┌─ TASK DATA
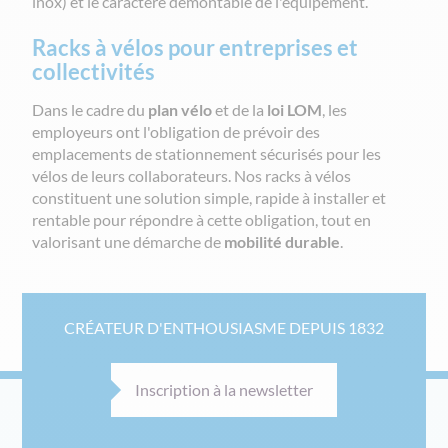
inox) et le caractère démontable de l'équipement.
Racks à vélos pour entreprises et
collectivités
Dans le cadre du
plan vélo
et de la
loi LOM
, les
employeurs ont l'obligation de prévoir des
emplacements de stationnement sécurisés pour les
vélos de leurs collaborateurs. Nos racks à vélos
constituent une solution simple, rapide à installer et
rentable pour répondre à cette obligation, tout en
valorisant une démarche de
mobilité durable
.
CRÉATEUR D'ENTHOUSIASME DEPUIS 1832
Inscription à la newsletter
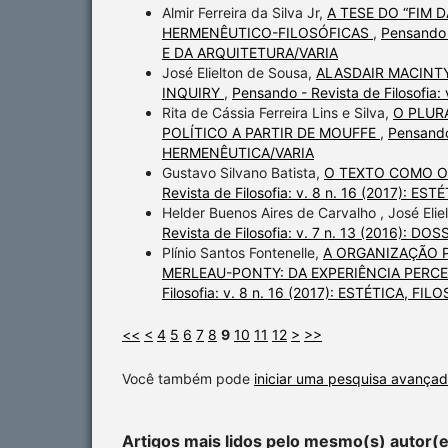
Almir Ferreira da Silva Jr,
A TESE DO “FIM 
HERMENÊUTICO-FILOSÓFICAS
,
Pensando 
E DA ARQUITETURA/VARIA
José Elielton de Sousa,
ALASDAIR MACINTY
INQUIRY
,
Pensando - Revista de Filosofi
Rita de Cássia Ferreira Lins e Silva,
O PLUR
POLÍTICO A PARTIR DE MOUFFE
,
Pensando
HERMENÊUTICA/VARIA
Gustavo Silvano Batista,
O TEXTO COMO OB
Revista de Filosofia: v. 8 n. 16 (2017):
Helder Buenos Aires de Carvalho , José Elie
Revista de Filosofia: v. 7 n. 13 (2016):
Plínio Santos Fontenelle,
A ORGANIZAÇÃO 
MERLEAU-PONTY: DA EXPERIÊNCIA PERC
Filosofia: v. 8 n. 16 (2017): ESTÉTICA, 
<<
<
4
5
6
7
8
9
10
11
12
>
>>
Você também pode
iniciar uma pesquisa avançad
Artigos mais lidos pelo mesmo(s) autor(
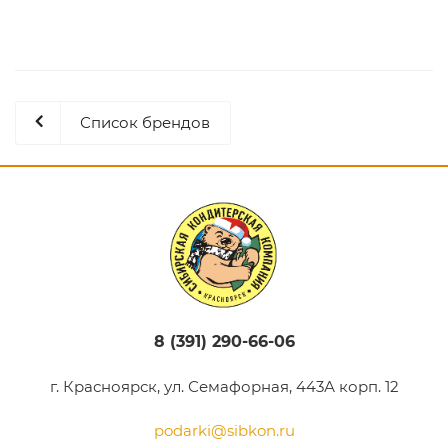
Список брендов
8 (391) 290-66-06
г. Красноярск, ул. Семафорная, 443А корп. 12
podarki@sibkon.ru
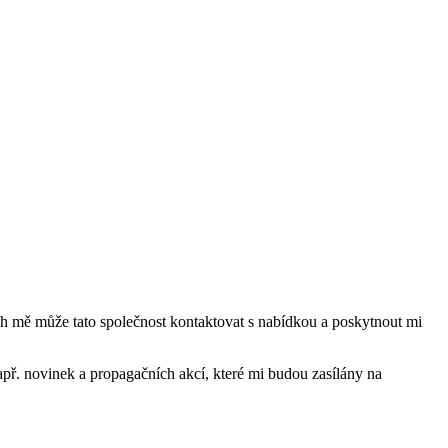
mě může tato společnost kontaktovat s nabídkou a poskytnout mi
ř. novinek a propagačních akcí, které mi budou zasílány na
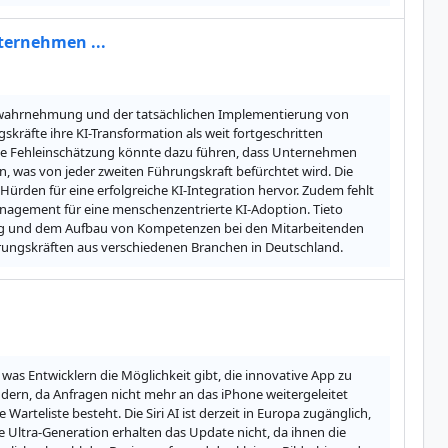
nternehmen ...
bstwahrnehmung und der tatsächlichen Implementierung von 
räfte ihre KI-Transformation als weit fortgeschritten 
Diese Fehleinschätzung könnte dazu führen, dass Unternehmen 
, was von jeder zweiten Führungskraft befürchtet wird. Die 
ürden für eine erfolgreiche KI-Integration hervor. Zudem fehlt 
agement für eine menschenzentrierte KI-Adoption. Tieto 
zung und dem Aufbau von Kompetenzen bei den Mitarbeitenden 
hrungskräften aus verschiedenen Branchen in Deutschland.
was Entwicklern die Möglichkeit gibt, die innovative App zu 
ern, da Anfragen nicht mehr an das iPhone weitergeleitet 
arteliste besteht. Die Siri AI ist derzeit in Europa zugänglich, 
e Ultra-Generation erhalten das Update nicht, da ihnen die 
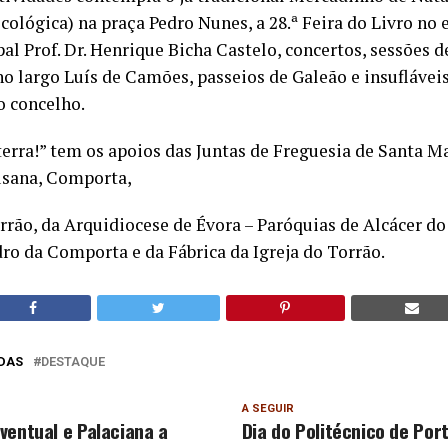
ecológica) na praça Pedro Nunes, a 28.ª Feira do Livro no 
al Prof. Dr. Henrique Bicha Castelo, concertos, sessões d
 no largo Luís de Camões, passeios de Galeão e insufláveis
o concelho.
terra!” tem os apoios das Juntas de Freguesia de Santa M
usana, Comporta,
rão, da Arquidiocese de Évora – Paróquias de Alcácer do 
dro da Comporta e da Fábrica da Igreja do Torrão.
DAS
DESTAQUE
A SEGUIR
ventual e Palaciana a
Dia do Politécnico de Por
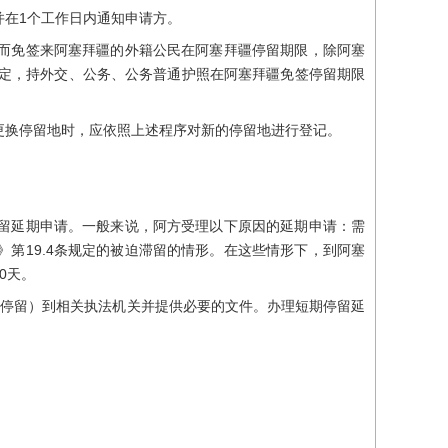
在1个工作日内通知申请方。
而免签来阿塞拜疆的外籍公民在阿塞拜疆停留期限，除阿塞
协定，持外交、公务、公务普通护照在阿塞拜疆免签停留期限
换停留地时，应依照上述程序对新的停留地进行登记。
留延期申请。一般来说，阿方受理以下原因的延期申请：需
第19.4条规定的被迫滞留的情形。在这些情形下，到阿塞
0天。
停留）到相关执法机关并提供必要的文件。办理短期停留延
└─
┌─ TASK DATA
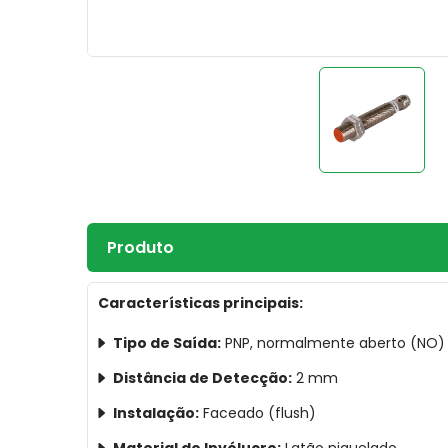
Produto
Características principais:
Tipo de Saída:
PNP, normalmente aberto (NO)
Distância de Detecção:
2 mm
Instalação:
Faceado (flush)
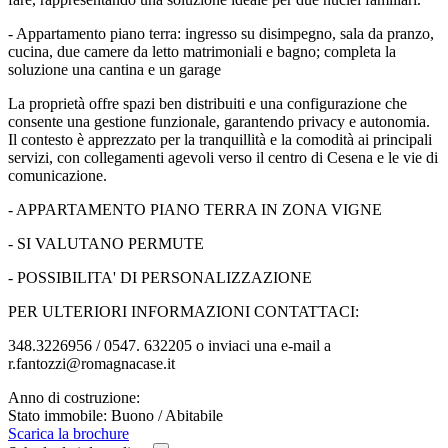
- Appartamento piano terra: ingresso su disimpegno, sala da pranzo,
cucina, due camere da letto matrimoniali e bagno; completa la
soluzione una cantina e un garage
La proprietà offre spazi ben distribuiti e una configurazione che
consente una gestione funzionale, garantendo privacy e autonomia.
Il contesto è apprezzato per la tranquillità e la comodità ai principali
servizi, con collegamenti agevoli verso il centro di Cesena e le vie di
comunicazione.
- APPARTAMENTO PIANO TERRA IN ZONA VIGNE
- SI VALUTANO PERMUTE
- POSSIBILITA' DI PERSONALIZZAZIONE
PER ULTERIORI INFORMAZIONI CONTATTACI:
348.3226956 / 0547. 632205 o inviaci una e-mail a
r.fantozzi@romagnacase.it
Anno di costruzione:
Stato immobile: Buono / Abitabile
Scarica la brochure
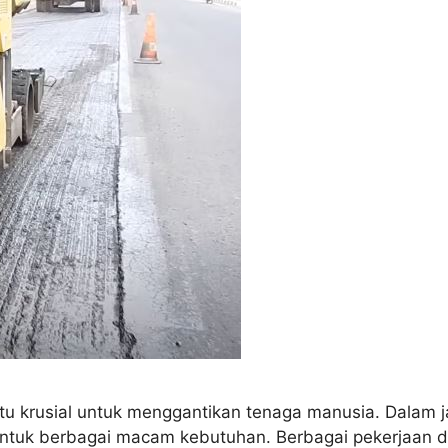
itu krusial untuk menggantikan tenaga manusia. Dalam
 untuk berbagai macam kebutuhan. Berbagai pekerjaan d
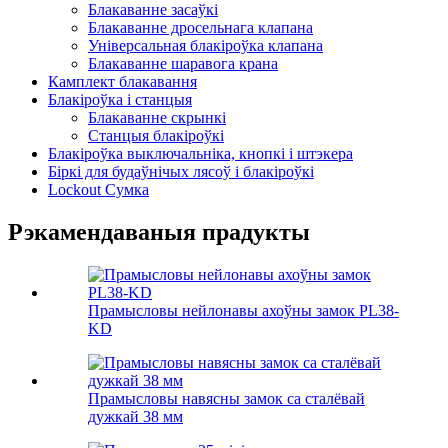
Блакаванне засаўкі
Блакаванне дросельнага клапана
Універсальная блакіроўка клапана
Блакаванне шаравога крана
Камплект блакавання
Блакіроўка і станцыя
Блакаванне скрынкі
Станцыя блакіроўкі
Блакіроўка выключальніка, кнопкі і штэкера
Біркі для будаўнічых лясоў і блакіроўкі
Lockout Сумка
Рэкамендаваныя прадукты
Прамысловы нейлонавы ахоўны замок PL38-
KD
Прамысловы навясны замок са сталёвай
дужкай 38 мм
└─
┌─ TASK DATA
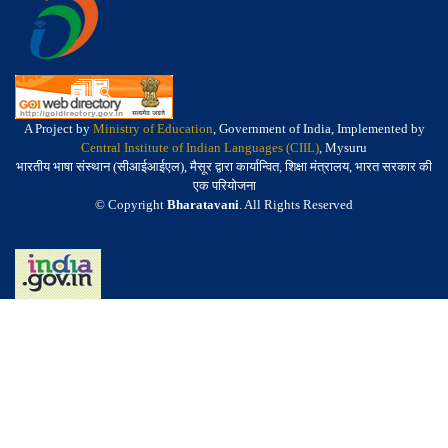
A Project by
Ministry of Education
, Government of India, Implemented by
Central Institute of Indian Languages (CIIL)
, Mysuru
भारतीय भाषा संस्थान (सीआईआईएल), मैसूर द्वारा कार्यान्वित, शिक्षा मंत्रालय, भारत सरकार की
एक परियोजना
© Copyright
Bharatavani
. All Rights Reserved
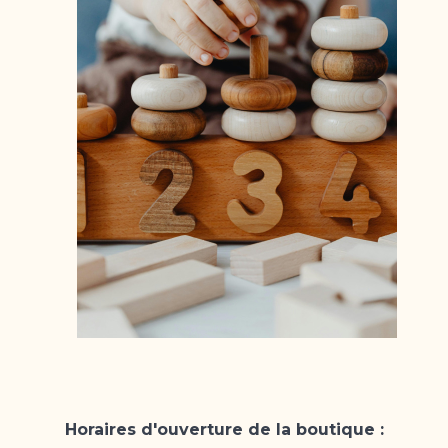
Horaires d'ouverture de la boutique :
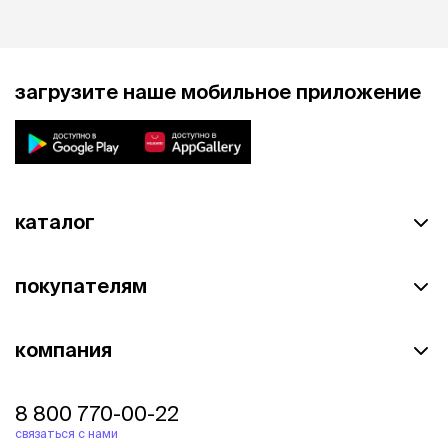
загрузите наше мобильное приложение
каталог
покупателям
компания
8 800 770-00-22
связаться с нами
└─
[WHAT THIS TASK INVOLVES] Could you return exactly the stretch of the data above that starts at the line with "Блакаванне скрынкі" and ends at the line with "дужкай 38 мм", both lines included?

[SOLVED PROBLEM]
Блакаванне скрынкі
Станцыя блакіроўкі
Блакіроўка выключальніка, кнопкі і штэкера
Біркі для будаўнічых лясоў і блакіроўкі
Lockout Сумка
Рэкамендаваныя прадукты
Прамысловы нейлонавы ахоўны замок PL38-
KD
Прамысловы навясны замок са сталёвай
дужкай 38 мм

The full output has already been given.